Justement, ces produits sont considérés comme des denrées alimentaires. Ils ne sont pas soumis à une autorisation de mise sur le marché comme les médicaments, et de ce fait, ils sont soumis à la réglementation des denrées alimentaires. En effet, ces produits échappent au contrôle rigoureux des médicaments qui se fait au niveau du Laboratoire national de contrôle des produits pharmaceutiques relevant du ministère de la Santé. L’efficacité et la toxicité ne sont pas contrôlées par les autorités sanitaires.
En termes d’étiquetage, que doit-on trouver sur un complément alimentaire ?

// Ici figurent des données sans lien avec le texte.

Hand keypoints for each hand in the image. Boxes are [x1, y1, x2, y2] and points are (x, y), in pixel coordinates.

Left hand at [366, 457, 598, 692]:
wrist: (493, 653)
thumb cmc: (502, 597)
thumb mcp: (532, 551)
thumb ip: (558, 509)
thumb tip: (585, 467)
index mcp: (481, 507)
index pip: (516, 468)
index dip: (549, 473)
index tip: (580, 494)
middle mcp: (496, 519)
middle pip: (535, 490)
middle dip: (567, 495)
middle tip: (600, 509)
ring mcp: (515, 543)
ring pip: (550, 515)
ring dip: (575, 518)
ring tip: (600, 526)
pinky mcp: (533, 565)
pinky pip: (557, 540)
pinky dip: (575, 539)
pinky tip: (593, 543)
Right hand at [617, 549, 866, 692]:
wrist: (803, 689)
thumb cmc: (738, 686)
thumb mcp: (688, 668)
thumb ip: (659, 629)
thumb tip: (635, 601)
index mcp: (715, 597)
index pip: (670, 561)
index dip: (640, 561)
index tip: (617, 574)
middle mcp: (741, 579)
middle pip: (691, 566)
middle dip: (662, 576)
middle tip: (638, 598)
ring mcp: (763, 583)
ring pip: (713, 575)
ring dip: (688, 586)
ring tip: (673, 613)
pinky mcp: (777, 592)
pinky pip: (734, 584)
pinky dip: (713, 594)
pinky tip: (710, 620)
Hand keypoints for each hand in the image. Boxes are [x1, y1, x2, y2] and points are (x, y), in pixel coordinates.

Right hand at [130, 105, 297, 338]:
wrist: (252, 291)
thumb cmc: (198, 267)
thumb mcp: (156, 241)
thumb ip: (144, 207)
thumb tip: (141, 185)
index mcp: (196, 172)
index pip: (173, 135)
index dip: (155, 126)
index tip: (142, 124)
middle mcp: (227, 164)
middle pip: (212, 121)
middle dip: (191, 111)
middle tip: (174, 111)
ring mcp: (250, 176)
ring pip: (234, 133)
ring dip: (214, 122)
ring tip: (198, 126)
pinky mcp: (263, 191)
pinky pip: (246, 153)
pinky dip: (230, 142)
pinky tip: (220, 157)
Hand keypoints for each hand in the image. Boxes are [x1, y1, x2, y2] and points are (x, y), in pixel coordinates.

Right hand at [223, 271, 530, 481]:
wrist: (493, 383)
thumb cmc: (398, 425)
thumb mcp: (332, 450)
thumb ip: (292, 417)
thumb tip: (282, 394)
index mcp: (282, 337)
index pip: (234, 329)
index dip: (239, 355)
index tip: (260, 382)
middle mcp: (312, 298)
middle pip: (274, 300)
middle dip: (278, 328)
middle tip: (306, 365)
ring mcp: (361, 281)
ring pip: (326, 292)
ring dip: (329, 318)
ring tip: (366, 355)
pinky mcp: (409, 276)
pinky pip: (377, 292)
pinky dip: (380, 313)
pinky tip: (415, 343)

L’étiquetage des compléments alimentaires ne peut revendiquer des indications thérapeutiques. Toutefois, des “allégations de santé” peuvent être mentionnées dans le respect de l’arrêté interministériel du 19 octobre 2017 fixant les modalités applicables en matière d’étiquetage nutritionnel des denrées alimentaires. Contrairement aux compléments alimentaires, les médicaments se distinguent par la mise à disposition systématique d’une notice, rédigée selon un schéma standard commun à tous les médicaments. La notice comporte notamment les mises en garde, les effets indésirables éventuels et les précautions d’usage. Les compléments alimentaires ne sont pas tenus de répondre aux mêmes normes de qualité que les médicaments.
La réglementation algérienne est-elle suffisante pour sécuriser le consommateur ?
Depuis peu de temps, dans certains pays, les compléments alimentaires bénéficient d’un cadre réglementaire à part entière. Cependant, cette réglementation n’est pas harmonisée à l’échelle mondiale. En Algérie, depuis quelques années, on parle de la conception et la rédaction d’un projet de loi régissant la commercialisation des compléments alimentaires. Ce projet limiterait les opérateurs autorisés à commercialiser cette catégorie de produits. Aujourd’hui, avec l’avènement d’une Agence nationale de sécurité sanitaire (ANSS) et l’installation de l’Agence nationale des produits pharmaceutiques (ANPP), les prérogatives inhérentes au contrôle de la sécurité sanitaire des compléments alimentaires passeront-elles du ministère du Commerce au ministère de la Santé ? L’important, c’est la sécurité de nos concitoyens.